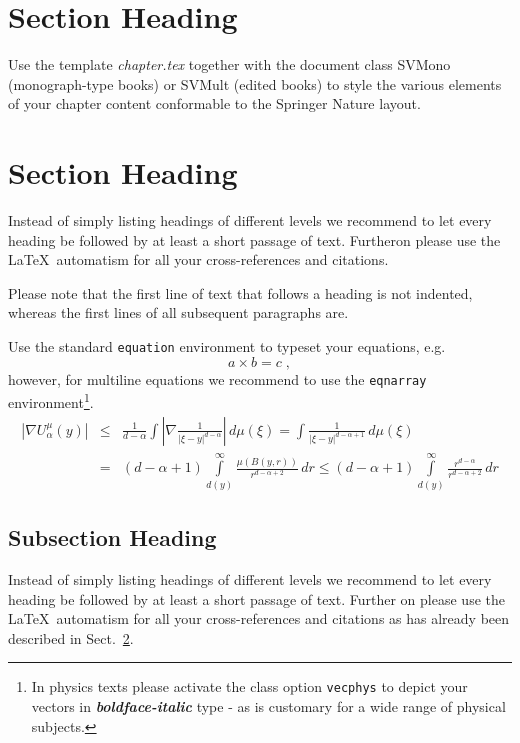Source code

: \section{Section Heading}
\label{sec:1}
Use the template \emph{chapter.tex} together with the document class SVMono (monograph-type books) or SVMult (edited books) to style the various elements of your chapter content conformable to the Springer Nature layout.

\section{Section Heading}
\label{sec:2}
Instead of simply listing headings of different levels we recommend to let every heading be followed by at least a short passage of text. Furtheron please use the \LaTeX\ automatism for all your cross-references and citations.

Please note that the first line of text that follows a heading is not indented, whereas the first lines of all subsequent paragraphs are.

\eject

Use the standard \verb|equation| environment to typeset your equations, e.g.
%
\begin{equation}
a \times b = c\;,
\end{equation}
%
however, for multiline equations we recommend to use the \verb|eqnarray| environment\footnote{In physics texts please activate the class option \texttt{vecphys} to depict your vectors in \textbf{\itshape boldface-italic} type - as is customary for a wide range of physical subjects.}.
\begin{eqnarray}
\left|\nabla U_{\alpha}^{\mu}(y)\right| &\le&\frac1{d-\alpha}\int
\left|\nabla\frac1{|\xi-y|^{d-\alpha}}\right|\,d\mu(\xi) =
\int \frac1{|\xi-y|^{d-\alpha+1}} \,d\mu(\xi)\qquad  \\
&=&(d-\alpha+1) \int\limits_{d(y)}^\infty
\frac{\mu(B(y,r))}{r^{d-\alpha+2}}\,dr \le (d-\alpha+1)
\int\limits_{d(y)}^\infty \frac{r^{d-\alpha}}{r^{d-\alpha+2}}\,dr
\label{eq:01}
\end{eqnarray}

\enlargethispage{24pt}

\subsection{Subsection Heading}
\label{subsec:2}
Instead of simply listing headings of different levels we recommend to let every heading be followed by at least a short passage of text. Further on please use the \LaTeX\ automatism for all your cross-references and citations as has already been described in Sect.~\ref{sec:2}.

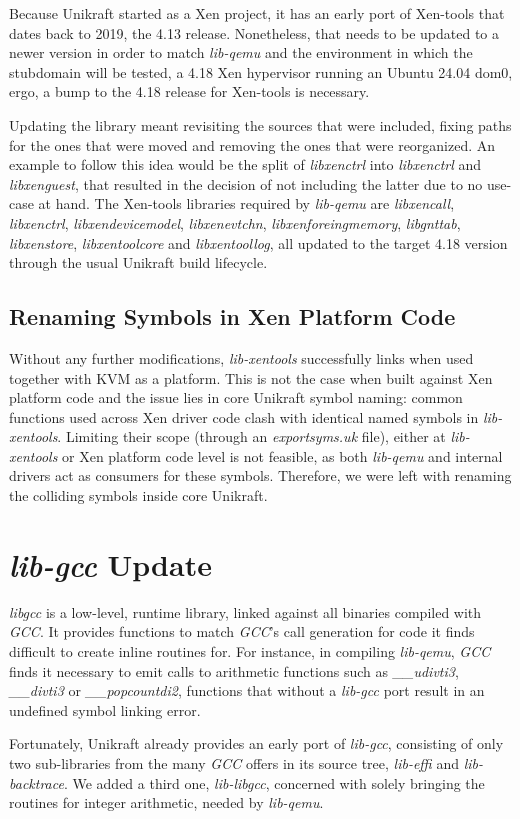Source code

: Because Unikraft started as a Xen project, it has an early port of Xen-tools that dates back to 2019, the 4.13 release.
Nonetheless, that needs to be updated to a newer version in order to match \textit{lib-qemu} and the environment in which the stubdomain will be tested, a 4.18 Xen hypervisor running an Ubuntu 24.04 dom0, ergo, a bump to the 4.18 release for Xen-tools is necessary.

Updating the library meant revisiting the sources that were included, fixing paths for the ones that were moved and removing the ones that were reorganized.
An example to follow this idea would be the split of \textit{libxenctrl} into \textit{libxenctrl} and \textit{libxenguest}, that resulted in the decision of not including the latter due to no use-case at hand.
The Xen-tools libraries required by \textit{lib-qemu} are \textit{libxencall}, \textit{libxenctrl}, \textit{libxendevicemodel}, \textit{libxenevtchn}, \textit{libxenforeingmemory}, \textit{libgnttab}, \textit{libxenstore}, \textit{libxentoolcore} and \textit{libxentoollog}, all updated to the target 4.18 version through the usual Unikraft build lifecycle.

\subsection{Renaming Symbols in Xen Platform Code}
\label{subsec:xen-renaming-symbols}

Without any further modifications, \textit{lib-xentools} successfully links when used together with KVM as a platform.
This is not the case when built against Xen platform code and the issue lies in core Unikraft symbol naming: common functions used across Xen driver code clash with identical named symbols in \textit{lib-xentools}.
Limiting their scope (through an \textit{exportsyms.uk} file), either at \textit{lib-xentools} or Xen platform code level is not feasible, as both \textit{lib-qemu} and internal drivers act as consumers for these symbols.
Therefore, we were left with renaming the colliding symbols inside core Unikraft.

\section{\textit{lib-gcc} Update}
\label{sec:lib-gcc-update}

\textit{libgcc} \cite{libgcc} is a low-level, runtime library, linked against all binaries compiled with \textit{GCC}.
It provides functions to match \textit{GCC}'s call generation for code it finds difficult to create inline routines for.
For instance, in compiling \textit{lib-qemu}, \textit{GCC} finds it necessary to emit calls to arithmetic functions such as \textit{__udivti3}, \textit{__divti3} or \textit{__popcountdi2}, functions that without a \textit{lib-gcc} port result in an undefined symbol linking error.

Fortunately, Unikraft already provides an early port of \textit{lib-gcc}, consisting of only two sub-libraries from the many \textit{GCC} offers in its source tree, \textit{lib-effi} and \textit{lib-backtrace}.
We added a third one, \textit{lib-libgcc}, concerned with solely bringing the routines for integer arithmetic, needed by \textit{lib-qemu}.
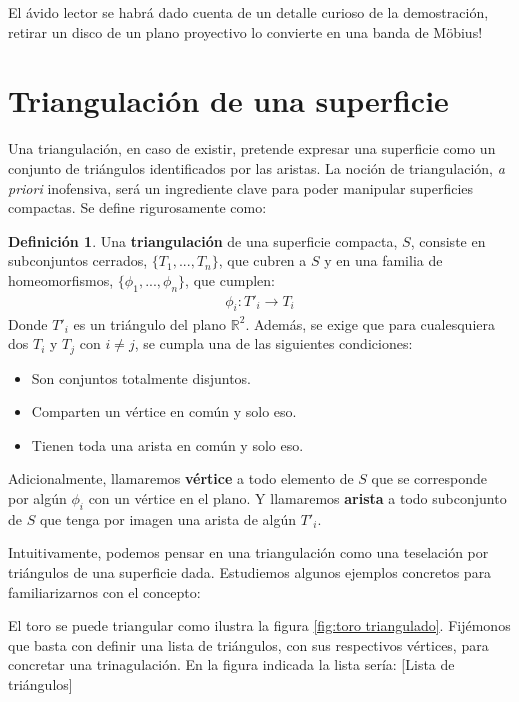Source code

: \documentclass[a4paper,11pt,spanish, twoside, leqno]{tfg-uam}
\theoremstyle{definition}
\newtheorem{defin}[teor]{Definici\'on}
\begin{document}
El ávido lector se habrá dado cuenta de un detalle curioso de la demostración, retirar un disco de un plano proyectivo lo convierte en una banda de M\"obius!

\section{Triangulación de una superficie}
Una triangulación, en caso de existir, pretende expresar una superficie como un conjunto de triángulos identificados por las aristas. La noción de triangulación, \textit{a priori} inofensiva, será un ingrediente clave para poder manipular superficies compactas. Se define rigurosamente como:

\begin{defin}\label{defin:triangulacion}
	Una \textbf{triangulación} de una superficie compacta, $S$, consiste en subconjuntos cerrados, $\{T_1, ..., T_n\}$, que cubren a $S$ y en una familia de homeomorfismos, $\{\phi_1, ..., \phi_n\}$, que cumplen:
	\begin{align*}
	\phi_i: T'_i \longrightarrow T_i
	\end{align*}
	Donde $T'_i$ es un triángulo del plano $\mathbb{R}^2$.
	Además, se exige que para cualesquiera dos $T_i$ y $T_j$ con $i\neq j$, se cumpla una de las siguientes condiciones:
	\begin{itemize}
		\item 
		Son conjuntos totalmente disjuntos.
		\item 
		Comparten un vértice en común y solo eso.
		\item 
		Tienen toda una arista en común y solo eso.
	\end{itemize}
	Adicionalmente, llamaremos \textbf{vértice} a todo elemento de $S$ que se corresponde por algún $\phi_i$ con un vértice en el plano. Y llamaremos \textbf{arista} a todo subconjunto de $S$ que tenga por imagen una arista de algún $T'_i$.
\end{defin}


Intuitivamente, podemos pensar en una triangulación como una teselación por triángulos de una superficie dada. Estudiemos algunos ejemplos concretos para familiarizarnos con el concepto:

El toro se puede triangular como ilustra la figura  \ref{fig:toro triangulado}. Fijémonos que basta con definir una lista de triángulos, con sus respectivos vértices, para concretar una trinagulación. En la figura indicada la lista sería:
[Lista de triángulos]
\end{document}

★ ★ ★

• **JOB ITEM**: Above are the entries. Copy exactly the part that opens with the line containing "An example to" and closes with the line containing "a low-level, runtime", and no more.

• **SOLUTION BELOW**:
An example to follow this idea would be the split of \textit{libxenctrl} into \textit{libxenctrl} and \textit{libxenguest}, that resulted in the decision of not including the latter due to no use-case at hand.
The Xen-tools libraries required by \textit{lib-qemu} are \textit{libxencall}, \textit{libxenctrl}, \textit{libxendevicemodel}, \textit{libxenevtchn}, \textit{libxenforeingmemory}, \textit{libgnttab}, \textit{libxenstore}, \textit{libxentoolcore} and \textit{libxentoollog}, all updated to the target 4.18 version through the usual Unikraft build lifecycle.

\subsection{Renaming Symbols in Xen Platform Code}
\label{subsec:xen-renaming-symbols}

Without any further modifications, \textit{lib-xentools} successfully links when used together with KVM as a platform.
This is not the case when built against Xen platform code and the issue lies in core Unikraft symbol naming: common functions used across Xen driver code clash with identical named symbols in \textit{lib-xentools}.
Limiting their scope (through an \textit{exportsyms.uk} file), either at \textit{lib-xentools} or Xen platform code level is not feasible, as both \textit{lib-qemu} and internal drivers act as consumers for these symbols.
Therefore, we were left with renaming the colliding symbols inside core Unikraft.

\section{\textit{lib-gcc} Update}
\label{sec:lib-gcc-update}

\textit{libgcc} \cite{libgcc} is a low-level, runtime library, linked against all binaries compiled with \textit{GCC}.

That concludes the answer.